#### [Assignment]
When you print the records below, keep every word exact and leave out the images.

***** Data extracts

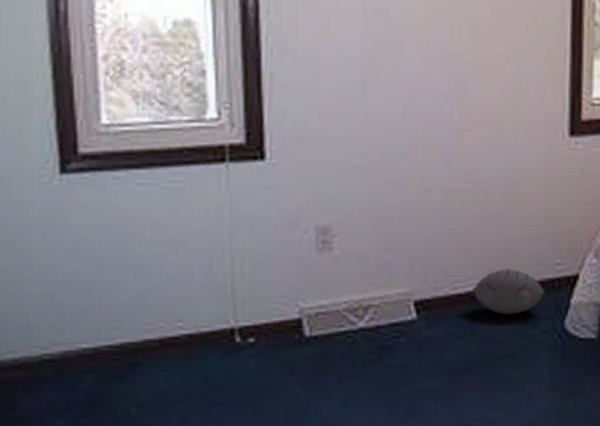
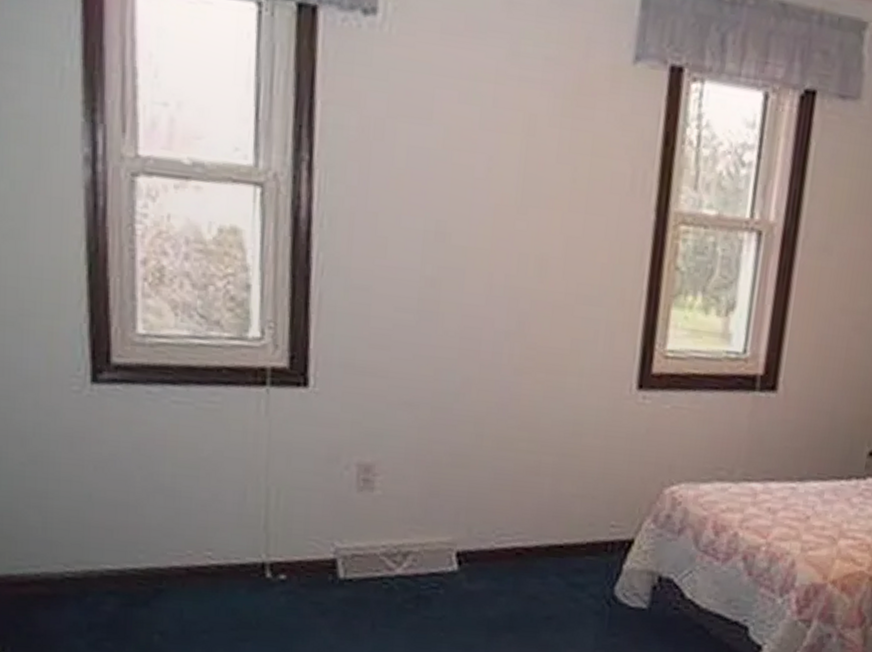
plush toy: present [472,269,546,314] -> none [519,526,597,575]

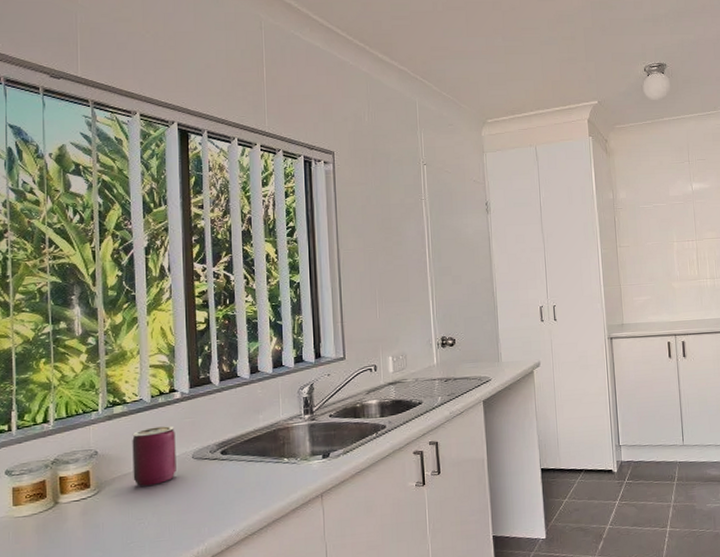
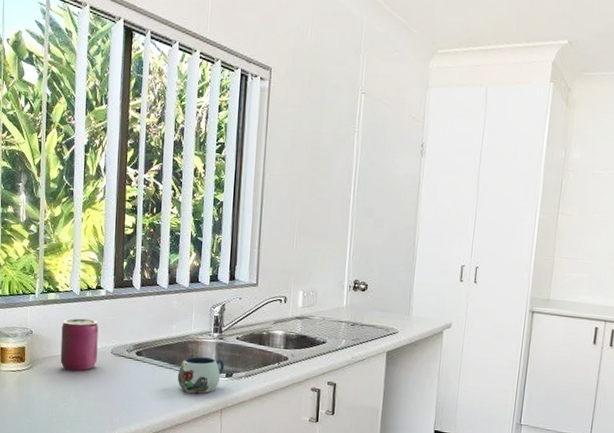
mug: none [269,441,320,483] -> present [177,356,225,394]

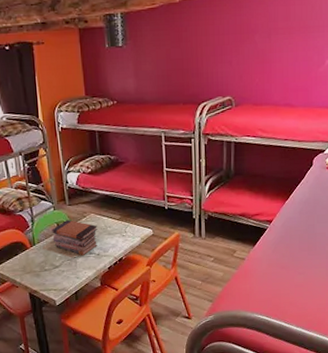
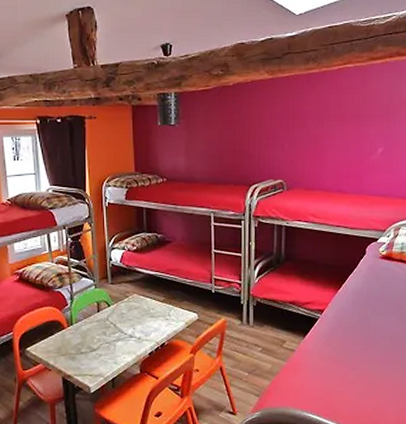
book stack: present [52,219,98,255] -> none [91,298,140,339]

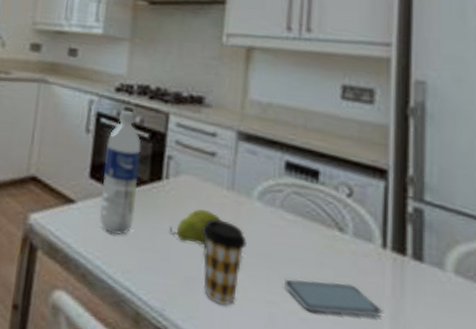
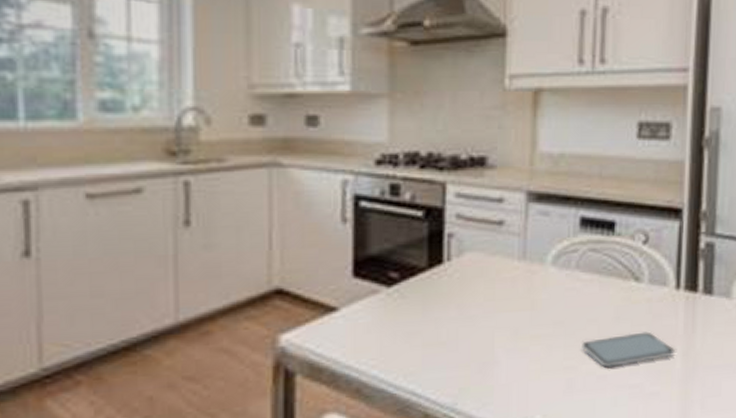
water bottle: present [100,110,141,235] -> none [371,186,415,336]
fruit: present [169,209,221,245] -> none [456,286,513,327]
coffee cup: present [201,219,247,305] -> none [492,294,542,383]

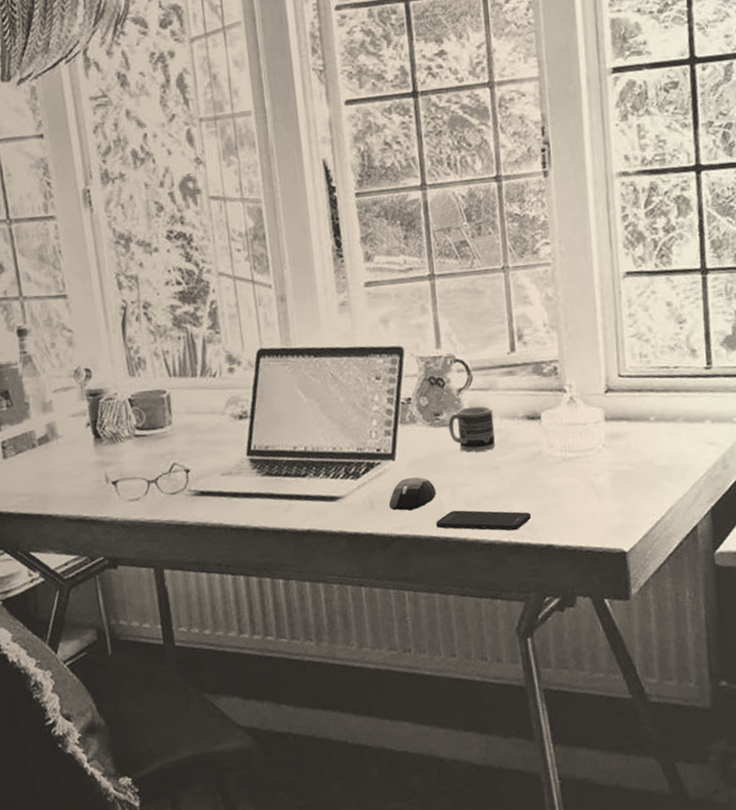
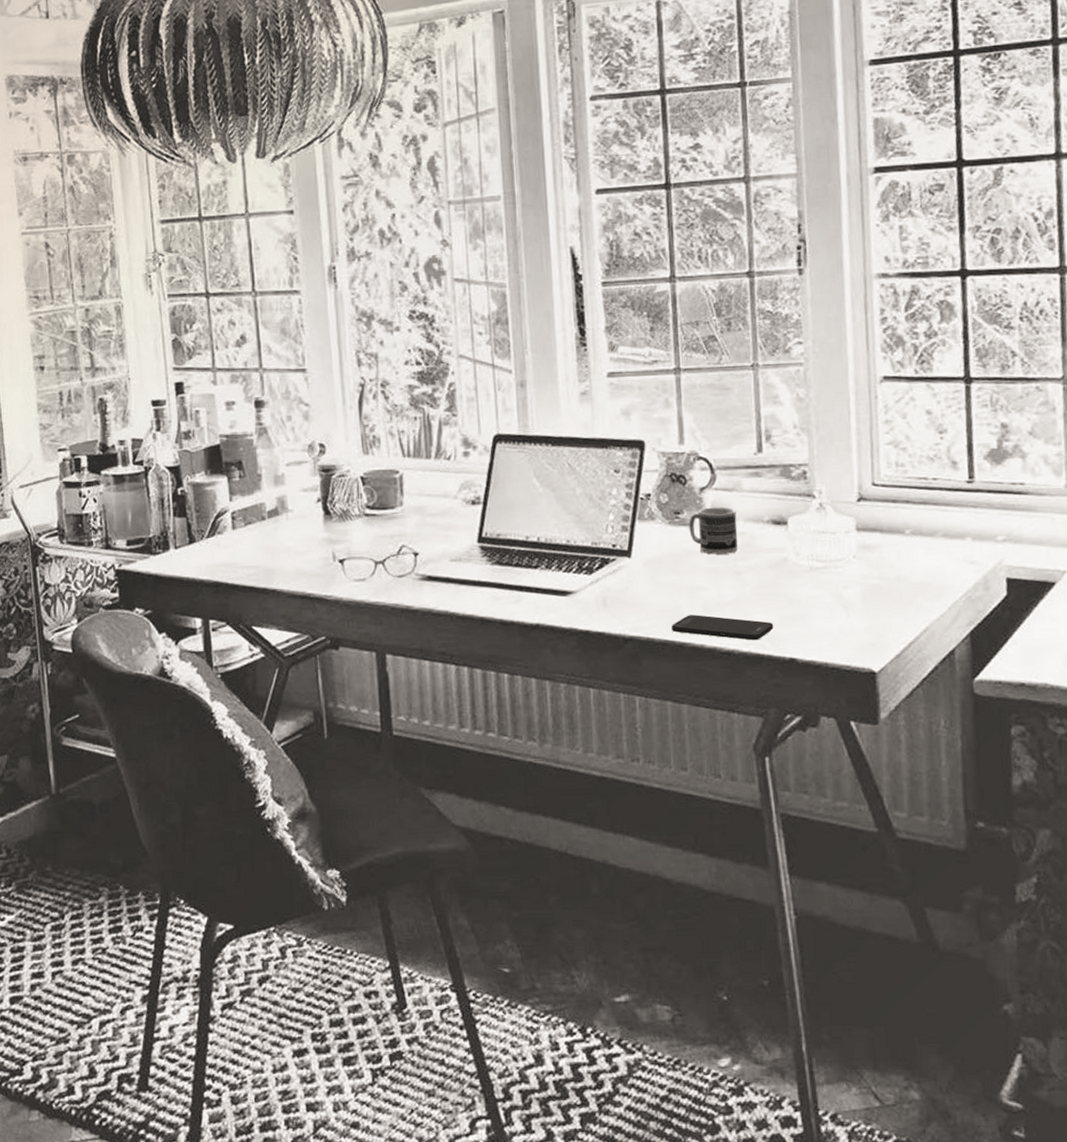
mouse: present [388,477,437,511] -> none [622,577,673,611]

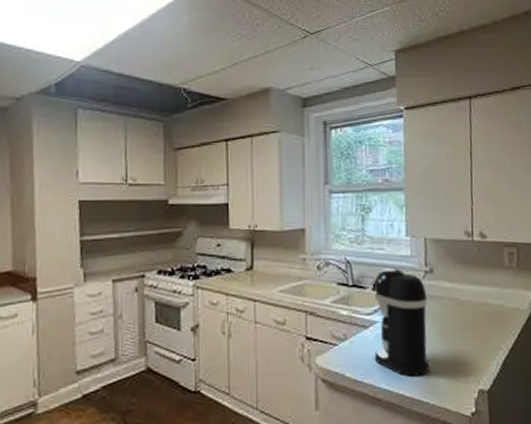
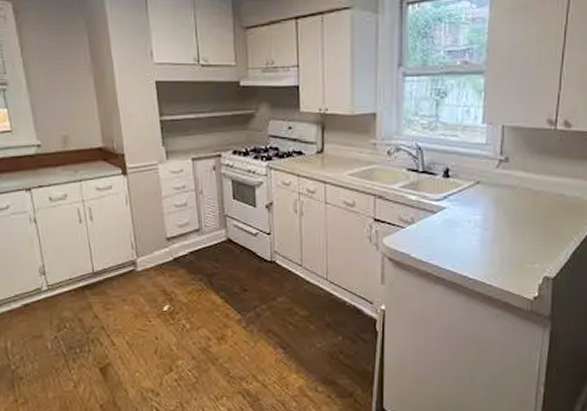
coffee maker: present [374,268,430,377] -> none [440,155,500,260]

**********

#### [Result for this exercise]
plush toy: present [472,269,546,314] -> none [519,526,597,575]

mug: none [269,441,320,483] -> present [177,356,225,394]

book stack: present [52,219,98,255] -> none [91,298,140,339]

water bottle: present [100,110,141,235] -> none [371,186,415,336]
fruit: present [169,209,221,245] -> none [456,286,513,327]
coffee cup: present [201,219,247,305] -> none [492,294,542,383]

mouse: present [388,477,437,511] -> none [622,577,673,611]

coffee maker: present [374,268,430,377] -> none [440,155,500,260]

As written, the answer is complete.